Jokes for all

Feel free to browse the collection of tall tales, yarns and downright lies.   They are all family safe - the test I apply is "would I tell this to someone's grandmother?"  If no,  I don't use it.     (That doesn't mean i don't appreciate a dirty joke,  but I don't think they're appropriate for broadcast on the radio - you never know who is listening or how old they are or  what their attitudes to dirty jokes amounts to. )

Bar

An American on holiday in England, has a Guinness's Stout for the first time in an English pub. Warm, thick, heavy and bitter he can't stand the stuff.  Not believing that anyone could drink, let alone like the stuff, he stands up and calls out, "I'll bet 100 pounds against your 10 that no one here can drink 10 Guinness pints in 5 minutes." 

The English just ignore the absurd, uncultured American and his bet and go back to their conversations. 

One little guy even leaves the bar.  However, a little while later that guy comes back and asks the American in a strong Irish brogue, "Yank, is that bet still on?" 

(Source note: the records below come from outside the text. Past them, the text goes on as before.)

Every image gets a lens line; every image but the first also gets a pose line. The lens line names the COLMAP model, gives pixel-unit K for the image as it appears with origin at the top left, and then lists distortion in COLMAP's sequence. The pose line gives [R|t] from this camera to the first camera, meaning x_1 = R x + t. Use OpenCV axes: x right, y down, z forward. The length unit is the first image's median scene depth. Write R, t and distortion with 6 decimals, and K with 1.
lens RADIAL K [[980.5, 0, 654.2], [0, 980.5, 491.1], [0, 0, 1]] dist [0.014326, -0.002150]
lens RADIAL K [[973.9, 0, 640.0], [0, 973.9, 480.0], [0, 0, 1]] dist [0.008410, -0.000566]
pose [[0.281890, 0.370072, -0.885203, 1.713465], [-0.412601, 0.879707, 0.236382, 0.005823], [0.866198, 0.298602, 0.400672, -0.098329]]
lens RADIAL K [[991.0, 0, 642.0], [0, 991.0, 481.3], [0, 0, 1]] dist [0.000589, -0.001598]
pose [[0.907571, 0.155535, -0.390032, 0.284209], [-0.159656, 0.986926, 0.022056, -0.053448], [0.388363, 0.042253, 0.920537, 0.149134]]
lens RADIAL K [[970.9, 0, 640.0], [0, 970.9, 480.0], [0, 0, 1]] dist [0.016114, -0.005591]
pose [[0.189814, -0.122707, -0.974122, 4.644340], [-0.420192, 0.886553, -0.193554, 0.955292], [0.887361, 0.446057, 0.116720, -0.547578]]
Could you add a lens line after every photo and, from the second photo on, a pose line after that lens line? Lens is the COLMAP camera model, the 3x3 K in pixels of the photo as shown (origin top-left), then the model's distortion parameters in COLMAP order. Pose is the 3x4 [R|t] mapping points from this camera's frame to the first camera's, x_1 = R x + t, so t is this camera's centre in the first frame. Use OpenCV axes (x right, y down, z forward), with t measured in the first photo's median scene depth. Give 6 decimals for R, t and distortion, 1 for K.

"Sure."  Replied the grinning American, towering over the small Irishman, thinking the 10 pounds was already as good as his.

So the bartender lines 10 Guinness's up on the bar and the Irishman drinks them all in less than 5 minutes.  (Actually finishing them in less than 3 minutes while taking time out to light a cigarette.)

As the American hands over the money in disbelief, he asks, "Where did you go when you just left?" 

The Irishman answers, "Jasus Yank, I couldn't risk 10 quid, so I went next door to the other pub to see if I could do it first."